What fun it was driving along Borrego Springs Road seeing all of these sculptures! One thing to see them in a large parking lot back in Aguanga, but totally different seeing them in a more natural desert environment. Even though we knew these creatures were made of metal, we expected to see them start walking, that’s how realistic they looked!
The pièce de résistance, however, was the 350 foot serpent which spans across the road. Getting out to get a close up look at it, the detail is totally amazing!
We didn’t see all 130 sculptures but what we did see sure made us hungry so we headed back into town, stopping at the Red Octotillo restaurant for lunch. Cute place with really good food!
Although it was mid-afternoon by the time we finished lunch, our day wasn’t done yet. Erosion Road is a 21 mile tour that leads from the Visitor Center east along S-22 through the Borrego Badlands (defined as lands that have no apparent use to humans). We had been given a pamphlet at the Visitor Center which showed various points of interest at numbered mile markers.
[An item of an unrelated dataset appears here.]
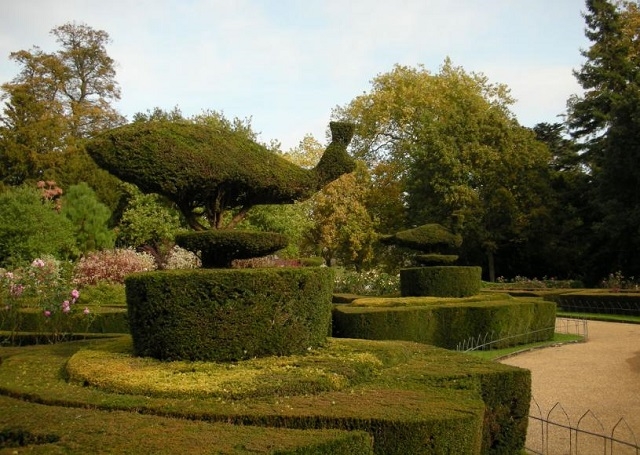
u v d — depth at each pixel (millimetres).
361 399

In some cases it was difficult seeing the marker so we drove right by it without realizing it.
The pamphlet we were given says that “for millions of years, tectonic activity has pulled apart the earth’s crust. Mountain masses move up and around on great fault lines, while weathering and erosion tear them down. This on-going conflict creates land features like canyons, bajadas, playas and arroyos…desert landscapes as colorful as their names!”
At the Borrego Badlands Overlook, we learned that this overlook was the epicenter of the 1954 Santa Rosa Mountains Earthquake which measured 6.2 on the Richter Scale. Big earthquakes are common along the San Jacinto fault zone. Since 1890, it has produced at least 10 earthquakes that reached a magnitude of 6.0 or higher. Gulp…as I was reading I was hoping one wouldn’t happen while we are there! But then we found out that the area receives a few small earthquakes every day!
Mile Marker 28 noted Clark Dry Lake as a point of interest. It is a “playa” which describes a temporary lake that has no outlets and evaporates completely. A hundred thousand years ago there was a lake here year round but today heavy rains will create a lake for only a few days allowing tadpole shrimp, freshwater clams and other tiny creatures to come to life. As water flows down the mountain and across the plateau, salts dissolve in the water. As the water evaporates, white minerals are left behind.
At Mile Marker 38 was the Calcite Mine Scenic Overlook. This is where General Patton’s troops built the original road that leads north from here to the former Calcite Mine, active during WWII, and the top producing calcite mine in North America. The Polaroid Company processed the calcite crystal into optical ring sights for the military.
At that point, it was the end of the tour and time to head back to Rancho for some relaxation after a hard day of sightseeing!